### Activities:
1 - Reproduce the stretch of the RV air conditioner thread from "You might want" through "those 100deg days.", word for word.
2 - List every distinct username that heads a post in the RV air conditioner thread.

### Excerpt provided:
┄┄┄┄┄┄┄┄┄┄

# Replacing A 13.5K Btu With A 15K Btu Ac On A 312Bh



## Jeremy0011

We just returned from or 1800 mile round trip to pick up our new 312BH. We got a great deal from Lakeshore RV. This is a great RV but the 13,500 BTU AC is no match for this NC weather. How easy is it to replace it with a 15,000 BTU unit? And will that be enough?


----------



## gzaleski

I have a 2008 28 KRS toy hauler with a 13.5 BTU AC unit and I live 50 miles North of Atlanta. The AC does pretty good. On really hot days we just turn theAC on early, it keeps up with no problems. We also spent 10 days at Briarcliffe campground in Myrtle Beach SC with 100 degree days and had no problems at all.

glen...


----------



## Jewellfamily

My 13.5k btu unit does good where we are but we have very low humidity in the west. Maybe looking at a quality portable dehumidifier in your unit would be a temporary option until you decide what you want to do permanently. When you lower the humidity you lower the heat index and it feels cooler. 80 degrees and low humidity feels very good compared to 80 degrees and high humidity.


----------



## Texas Friends

Jeremy,

I know KbrazielTx had the same problem when they bought there trailer from up north. They came down to Texas and the 13,500 could not keep up. He bought at 15k and replaced the smaller unit.

You might want to send him a message and ask him. KbrazielTX

Bryan

p.s. and if you are interested in selling the 13,500 unit let me know!


----------



## Jeremy0011

Thanks for the replies. We are taking it camping for the first time this weekend Its only going to be 89. We will see how it goes but I would like to upgrade to a 15k unit for those 100deg days.

Thanks
Jeremy


----------



## Blaque

So has anyone done this upgrade. We were debating doing this because the 13.5 btu AC is just not cuttin it. But we want to be sure that the $1200.00 tom johnson is charging for the switch is worth it. Another concern is we trip the circuit breaker now, that problem will increase with a bigger AC. We met a family this year in myrtle beach with a 312 and they had limo tint on all of their windows. They said the difference was night and day as far as how hot it gets in the unit. We just got a qoute of $250.00 and plan on doing this in a few weeks. Just hope I'm not back on here telling you that the tint isnt enough.


----------



## hautevue

Before spending for the upgrade, have you pulled down the vents and made sure the ductwork is securely taped/fastened to the vents?

┄┄┄┄┄┄┄┄┄┄

[Human pose keypoint data]
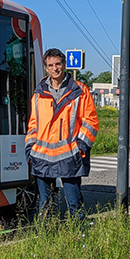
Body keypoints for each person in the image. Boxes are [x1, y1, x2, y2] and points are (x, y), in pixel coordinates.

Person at [25, 48, 99, 220]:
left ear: (64, 65)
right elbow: (33, 124)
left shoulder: (80, 91)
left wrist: (80, 148)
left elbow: (91, 122)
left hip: (70, 156)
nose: (55, 68)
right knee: (44, 205)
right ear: (46, 68)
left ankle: (80, 237)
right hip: (42, 157)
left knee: (75, 204)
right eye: (50, 65)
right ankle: (45, 239)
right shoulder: (39, 93)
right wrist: (30, 147)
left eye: (58, 64)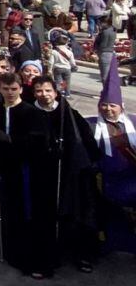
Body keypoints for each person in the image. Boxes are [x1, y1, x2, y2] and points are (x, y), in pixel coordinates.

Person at [0, 72, 51, 278]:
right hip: (2, 168)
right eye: (6, 89)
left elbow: (39, 141)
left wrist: (10, 140)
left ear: (21, 89)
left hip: (25, 170)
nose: (10, 93)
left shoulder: (31, 112)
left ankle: (28, 256)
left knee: (25, 212)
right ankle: (8, 248)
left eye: (14, 89)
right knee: (6, 210)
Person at [31, 75, 100, 272]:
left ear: (55, 92)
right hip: (41, 174)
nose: (44, 95)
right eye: (39, 91)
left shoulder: (67, 112)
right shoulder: (31, 111)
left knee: (73, 213)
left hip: (68, 173)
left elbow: (84, 139)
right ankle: (47, 257)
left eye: (47, 90)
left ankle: (79, 254)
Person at [89, 58, 136, 255]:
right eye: (104, 105)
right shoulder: (90, 125)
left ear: (121, 106)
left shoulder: (134, 122)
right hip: (105, 182)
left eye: (113, 105)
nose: (108, 109)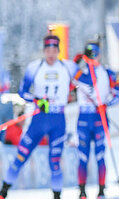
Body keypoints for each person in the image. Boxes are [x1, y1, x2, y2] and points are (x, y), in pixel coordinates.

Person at [0, 34, 77, 199]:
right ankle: (3, 191)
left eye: (54, 50)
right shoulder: (35, 67)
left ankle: (57, 196)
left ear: (58, 51)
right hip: (39, 119)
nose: (51, 54)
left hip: (58, 121)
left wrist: (83, 58)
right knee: (20, 156)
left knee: (55, 162)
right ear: (44, 50)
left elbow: (87, 80)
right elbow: (23, 92)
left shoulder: (68, 66)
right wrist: (37, 100)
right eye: (48, 50)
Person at [73, 40, 119, 199]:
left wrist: (106, 104)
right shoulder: (80, 72)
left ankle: (101, 190)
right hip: (84, 118)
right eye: (89, 53)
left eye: (95, 53)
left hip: (100, 117)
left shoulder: (107, 72)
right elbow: (69, 84)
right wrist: (76, 62)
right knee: (83, 156)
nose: (93, 56)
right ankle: (82, 190)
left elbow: (117, 95)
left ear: (100, 54)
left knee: (100, 155)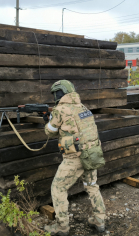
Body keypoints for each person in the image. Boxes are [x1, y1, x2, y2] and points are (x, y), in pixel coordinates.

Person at [44, 80, 106, 236]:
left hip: (75, 157)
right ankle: (100, 221)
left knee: (58, 188)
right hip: (92, 154)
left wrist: (48, 119)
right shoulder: (83, 108)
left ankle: (62, 227)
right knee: (92, 186)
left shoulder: (60, 110)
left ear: (59, 93)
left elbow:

┄┄┄┄┄┄┄┄┄┄

### Results of the exercise:
1 -
You might want to send him a message and ask him. KbrazielTX

Bryan

p.s. and if you are interested in selling the 13,500 unit let me know!


----------



## Jeremy0011

Thanks for the replies. We are taking it camping for the first time this weekend Its only going to be 89. We will see how it goes but I would like to upgrade to a 15k unit for those 100deg days.

2 -
Jeremy0011
gzaleski
Jewellfamily
Texas Friends
Blaque
hautevue